- _Task prompt_: Omitting all images, give the entries that follow again exactly as they read.

Extracted data START

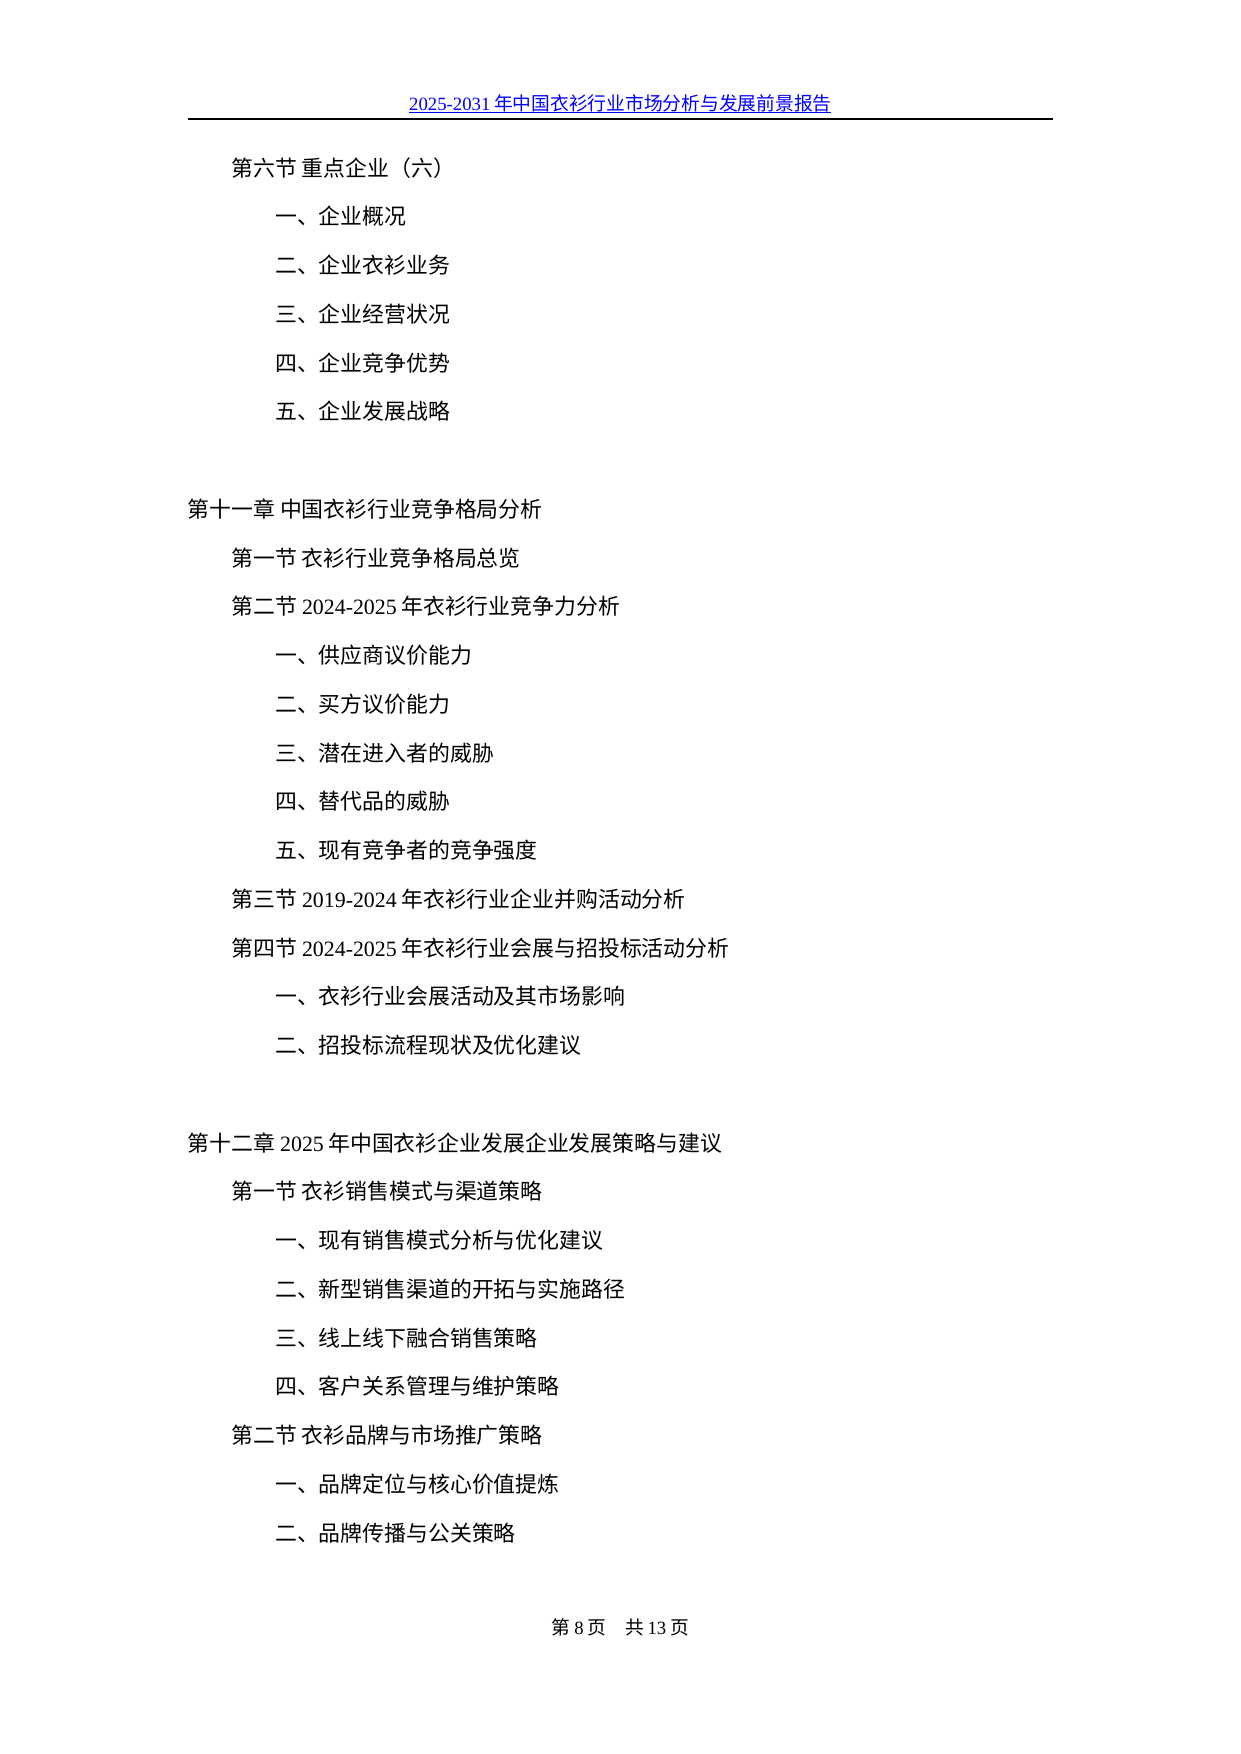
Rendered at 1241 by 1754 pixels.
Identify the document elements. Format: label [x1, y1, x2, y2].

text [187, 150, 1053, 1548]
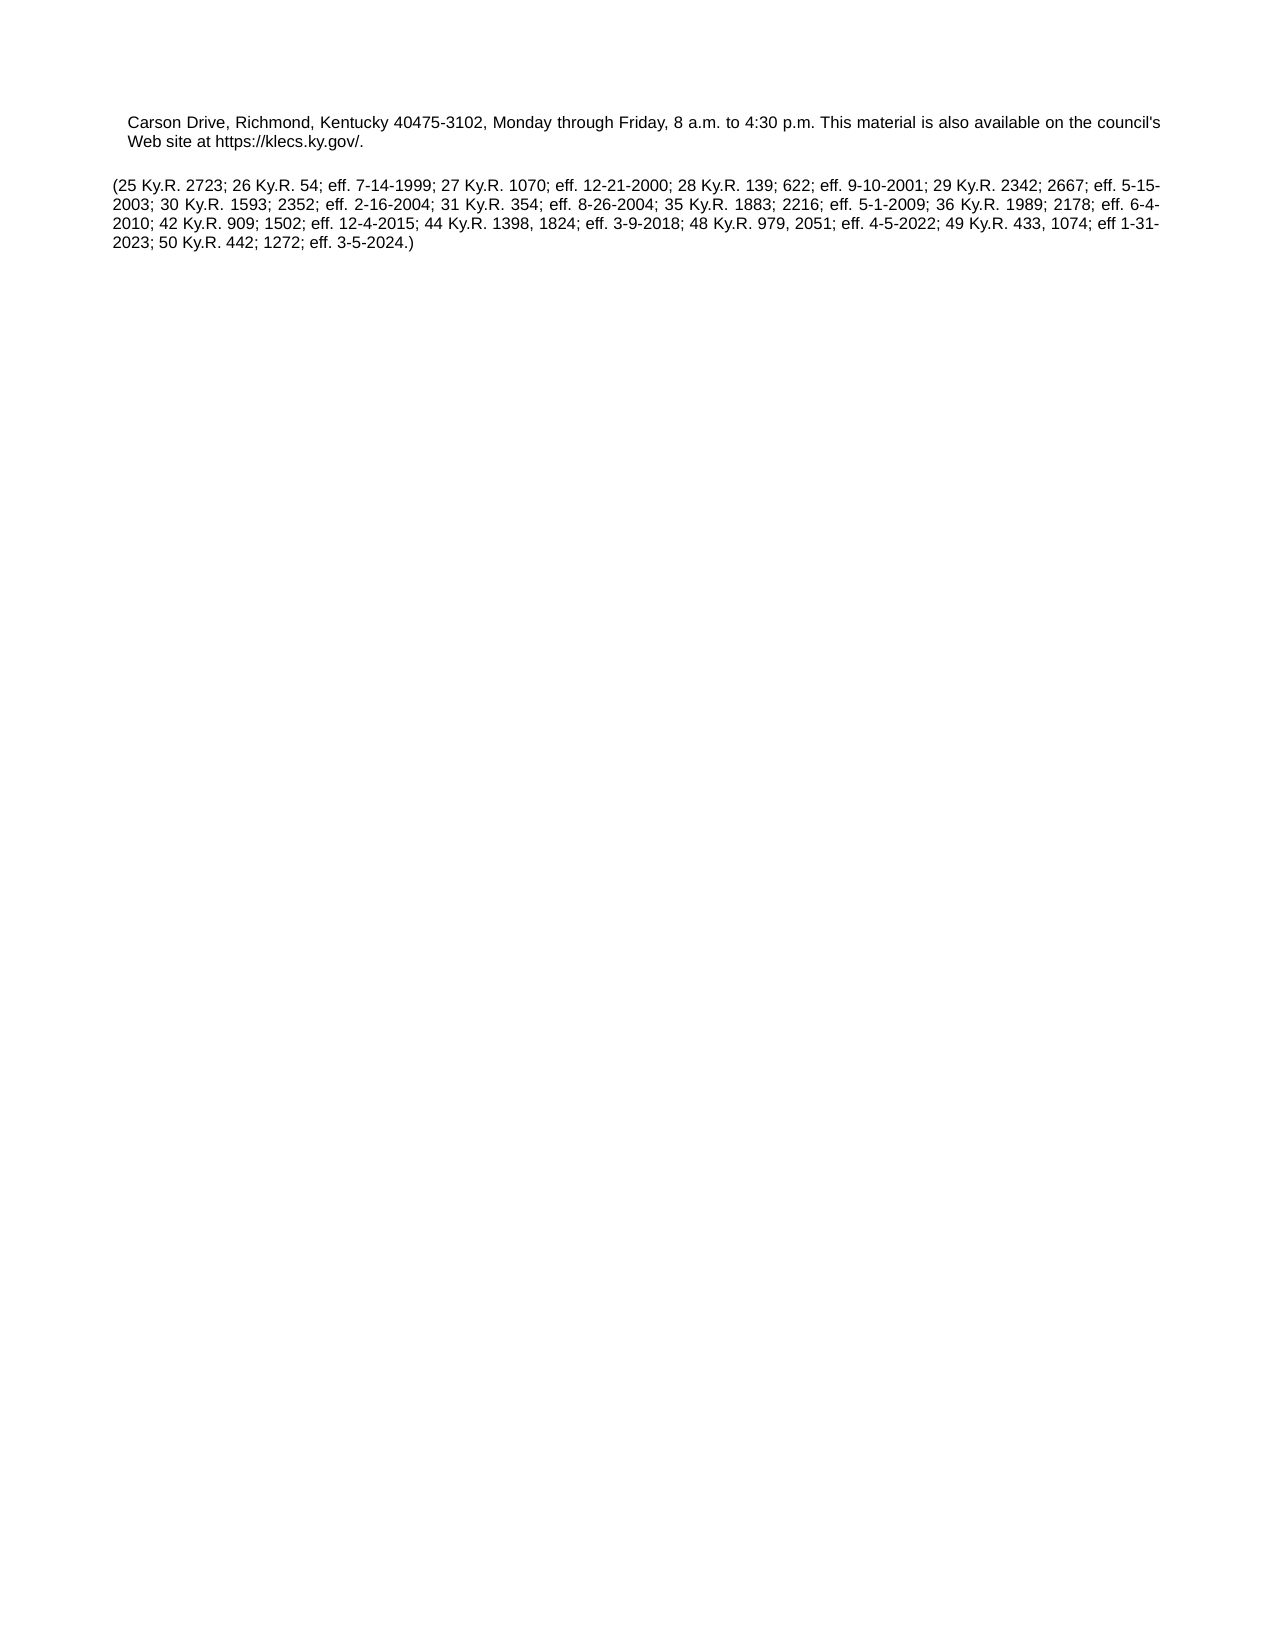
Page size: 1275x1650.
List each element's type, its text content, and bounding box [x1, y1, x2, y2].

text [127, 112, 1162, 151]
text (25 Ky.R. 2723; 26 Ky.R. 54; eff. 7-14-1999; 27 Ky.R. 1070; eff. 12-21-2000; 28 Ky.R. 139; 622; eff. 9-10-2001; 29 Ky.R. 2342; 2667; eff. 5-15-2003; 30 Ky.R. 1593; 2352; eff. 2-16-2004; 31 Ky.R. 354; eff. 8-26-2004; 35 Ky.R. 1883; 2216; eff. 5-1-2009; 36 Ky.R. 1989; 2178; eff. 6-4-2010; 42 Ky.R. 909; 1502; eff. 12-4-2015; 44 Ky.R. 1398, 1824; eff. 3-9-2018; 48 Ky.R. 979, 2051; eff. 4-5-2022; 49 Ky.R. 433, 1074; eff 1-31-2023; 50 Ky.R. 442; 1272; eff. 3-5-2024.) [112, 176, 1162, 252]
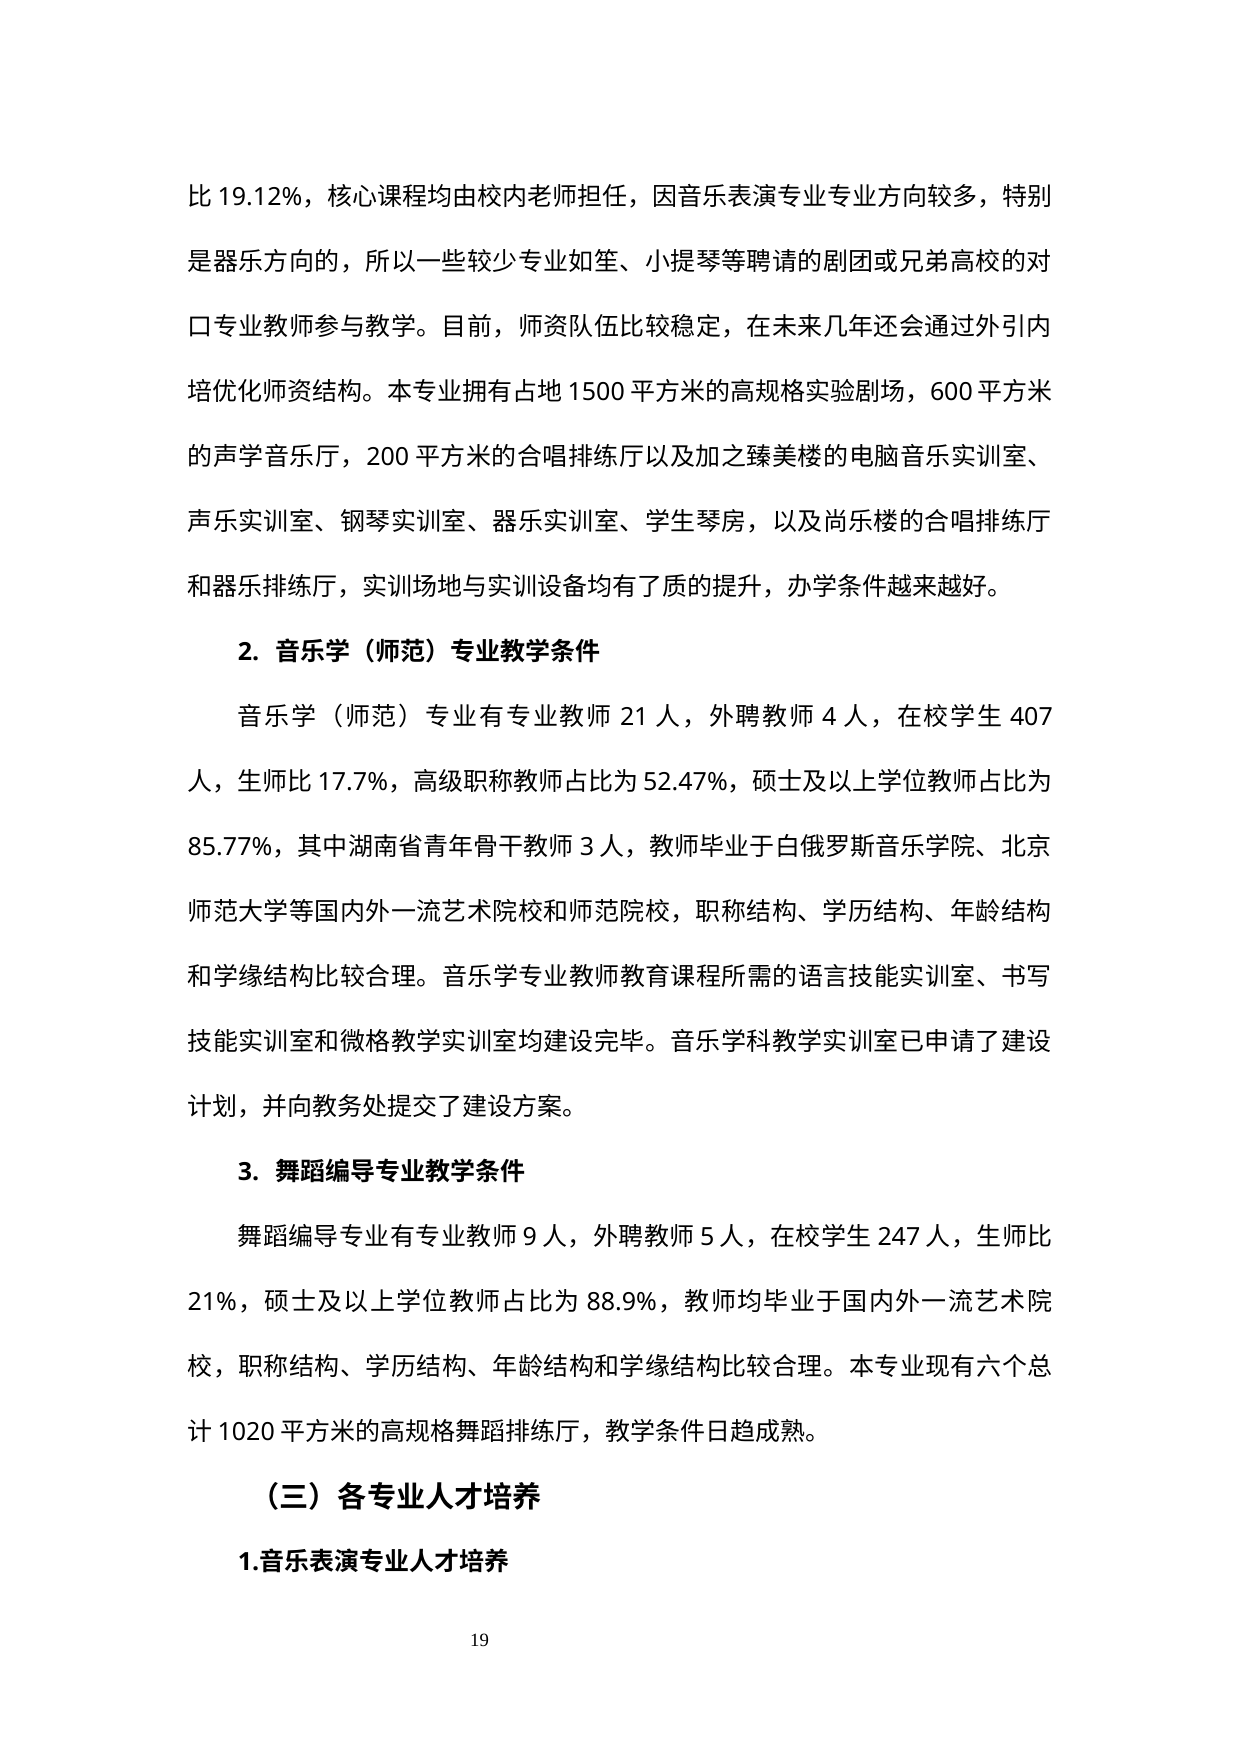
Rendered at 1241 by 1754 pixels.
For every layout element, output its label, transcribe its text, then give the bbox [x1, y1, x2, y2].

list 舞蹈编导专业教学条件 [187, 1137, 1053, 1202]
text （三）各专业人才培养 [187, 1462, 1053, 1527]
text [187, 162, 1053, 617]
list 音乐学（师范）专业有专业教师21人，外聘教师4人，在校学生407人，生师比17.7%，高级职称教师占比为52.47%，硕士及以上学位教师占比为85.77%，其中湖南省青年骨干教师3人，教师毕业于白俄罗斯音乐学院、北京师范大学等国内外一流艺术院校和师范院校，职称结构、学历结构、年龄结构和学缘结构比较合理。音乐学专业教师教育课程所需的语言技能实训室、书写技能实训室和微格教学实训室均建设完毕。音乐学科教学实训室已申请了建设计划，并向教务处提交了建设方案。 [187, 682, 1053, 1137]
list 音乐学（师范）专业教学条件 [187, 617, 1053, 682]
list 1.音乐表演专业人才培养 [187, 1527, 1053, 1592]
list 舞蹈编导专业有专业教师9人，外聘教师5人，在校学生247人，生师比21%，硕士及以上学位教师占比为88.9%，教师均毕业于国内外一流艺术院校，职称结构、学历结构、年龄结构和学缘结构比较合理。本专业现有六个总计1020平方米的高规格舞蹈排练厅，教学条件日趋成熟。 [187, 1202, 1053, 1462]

Extracted data END

- _Output for this exercise_:
Rendered at 1241 by 1754 pixels.
Identify the document elements. Format: label [x1, y1, x2, y2].

text [187, 150, 1053, 1548]
Page size: 1275x1650.
List each element's type, its text content, and bounding box [x1, y1, x2, y2].

text [127, 112, 1162, 151]
text (25 Ky.R. 2723; 26 Ky.R. 54; eff. 7-14-1999; 27 Ky.R. 1070; eff. 12-21-2000; 28 Ky.R. 139; 622; eff. 9-10-2001; 29 Ky.R. 2342; 2667; eff. 5-15-2003; 30 Ky.R. 1593; 2352; eff. 2-16-2004; 31 Ky.R. 354; eff. 8-26-2004; 35 Ky.R. 1883; 2216; eff. 5-1-2009; 36 Ky.R. 1989; 2178; eff. 6-4-2010; 42 Ky.R. 909; 1502; eff. 12-4-2015; 44 Ky.R. 1398, 1824; eff. 3-9-2018; 48 Ky.R. 979, 2051; eff. 4-5-2022; 49 Ky.R. 433, 1074; eff 1-31-2023; 50 Ky.R. 442; 1272; eff. 3-5-2024.) [112, 176, 1162, 252]
Rendered at 1241 by 1754 pixels.
For every layout element, output its label, transcribe its text, then give the bbox [x1, y1, x2, y2].

list 舞蹈编导专业教学条件 [187, 1137, 1053, 1202]
text （三）各专业人才培养 [187, 1462, 1053, 1527]
text [187, 162, 1053, 617]
list 音乐学（师范）专业有专业教师21人，外聘教师4人，在校学生407人，生师比17.7%，高级职称教师占比为52.47%，硕士及以上学位教师占比为85.77%，其中湖南省青年骨干教师3人，教师毕业于白俄罗斯音乐学院、北京师范大学等国内外一流艺术院校和师范院校，职称结构、学历结构、年龄结构和学缘结构比较合理。音乐学专业教师教育课程所需的语言技能实训室、书写技能实训室和微格教学实训室均建设完毕。音乐学科教学实训室已申请了建设计划，并向教务处提交了建设方案。 [187, 682, 1053, 1137]
list 音乐学（师范）专业教学条件 [187, 617, 1053, 682]
list 1.音乐表演专业人才培养 [187, 1527, 1053, 1592]
list 舞蹈编导专业有专业教师9人，外聘教师5人，在校学生247人，生师比21%，硕士及以上学位教师占比为88.9%，教师均毕业于国内外一流艺术院校，职称结构、学历结构、年龄结构和学缘结构比较合理。本专业现有六个总计1020平方米的高规格舞蹈排练厅，教学条件日趋成熟。 [187, 1202, 1053, 1462]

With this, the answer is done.